Comprehensive Benchmarking and Analysis of Open Pretrained Thai Speech Recognition Models

Pattara Tipakasorn; Oatsada Chatthong; Ren Yonehana; Kwanchiva Thangthai

doi:10.1109/o-cocosda64382.2024.10800399

Comprehensive Benchmarking and Analysis of Open Pretrained Thai Speech Recognition Models

Date

2024-10-17

Authors

Abstract

This paper presents a comprehensive benchmarking and analysis of open pretrained Thai Automatic Speech Recognition (ASR) models, addressing a critical gap in low-resource language ASR development. Our benchmarking focuses on one foundation speech model, three Open Thai Speech Recognition Models, and Open speech APls.
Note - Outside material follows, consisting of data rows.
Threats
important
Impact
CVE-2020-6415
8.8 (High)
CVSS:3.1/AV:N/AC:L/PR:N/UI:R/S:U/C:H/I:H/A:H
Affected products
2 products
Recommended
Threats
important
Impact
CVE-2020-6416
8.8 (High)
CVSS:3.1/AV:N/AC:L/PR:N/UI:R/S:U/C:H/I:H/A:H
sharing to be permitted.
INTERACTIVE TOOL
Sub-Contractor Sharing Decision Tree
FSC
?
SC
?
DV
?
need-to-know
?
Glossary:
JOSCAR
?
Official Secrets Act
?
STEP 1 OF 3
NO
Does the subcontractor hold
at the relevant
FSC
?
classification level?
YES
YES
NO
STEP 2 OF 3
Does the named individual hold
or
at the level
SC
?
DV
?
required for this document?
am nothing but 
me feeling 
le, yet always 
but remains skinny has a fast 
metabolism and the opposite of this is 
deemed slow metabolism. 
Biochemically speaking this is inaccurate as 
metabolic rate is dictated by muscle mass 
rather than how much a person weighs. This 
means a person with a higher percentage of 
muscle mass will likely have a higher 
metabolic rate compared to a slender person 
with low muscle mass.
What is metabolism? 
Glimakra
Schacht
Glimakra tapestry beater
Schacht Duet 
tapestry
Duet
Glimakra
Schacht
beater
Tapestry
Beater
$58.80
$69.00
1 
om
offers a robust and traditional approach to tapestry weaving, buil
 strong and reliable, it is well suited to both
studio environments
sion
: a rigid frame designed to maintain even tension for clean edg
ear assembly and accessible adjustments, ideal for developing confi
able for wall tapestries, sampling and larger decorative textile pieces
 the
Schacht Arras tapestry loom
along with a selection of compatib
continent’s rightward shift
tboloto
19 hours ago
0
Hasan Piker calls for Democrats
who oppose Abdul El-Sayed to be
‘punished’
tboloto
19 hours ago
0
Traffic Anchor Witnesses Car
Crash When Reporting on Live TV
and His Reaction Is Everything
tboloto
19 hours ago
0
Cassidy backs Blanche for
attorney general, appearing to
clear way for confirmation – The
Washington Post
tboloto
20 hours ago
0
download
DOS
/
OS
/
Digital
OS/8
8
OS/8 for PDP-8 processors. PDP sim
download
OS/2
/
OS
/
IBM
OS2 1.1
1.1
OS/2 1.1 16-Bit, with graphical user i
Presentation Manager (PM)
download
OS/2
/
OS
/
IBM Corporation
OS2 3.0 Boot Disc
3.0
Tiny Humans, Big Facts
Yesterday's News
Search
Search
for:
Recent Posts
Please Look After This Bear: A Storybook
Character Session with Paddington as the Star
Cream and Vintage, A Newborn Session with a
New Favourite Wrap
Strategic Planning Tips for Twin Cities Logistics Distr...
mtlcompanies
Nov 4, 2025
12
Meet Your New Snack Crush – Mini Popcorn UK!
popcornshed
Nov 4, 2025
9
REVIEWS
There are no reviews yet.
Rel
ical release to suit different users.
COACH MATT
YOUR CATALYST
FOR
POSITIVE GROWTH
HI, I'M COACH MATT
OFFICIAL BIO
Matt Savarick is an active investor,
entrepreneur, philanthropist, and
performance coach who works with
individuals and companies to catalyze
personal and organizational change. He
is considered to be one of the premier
We evaluate these models, including our fine-tuned Whisper model, across diverse speech types and acoustic environments. The study reveals significant performance gaps between read and spontaneous speech, with models performing well in controlled settings but struggling in real-world scenarios. We introduce evaluation datasets for distant speech and noisy podcasts, exposing limitations in current models' robustness. Our fine-tuned Whisper model demonstrates performance across various Thai regional dialects, reflecting its targeted training on dialectal data, while the others demonstrate resilience in spontaneous speech scenarios. However, all models show substantial degradation in challenging acoustic conditions, indicating a need for more diverse training corpora to better capture real-world complexity, including spontaneous speech and far-field acoustic scenarios, to further enhance Thai ASR. This work provides valuable insights for improving ASR models in low-resource languages.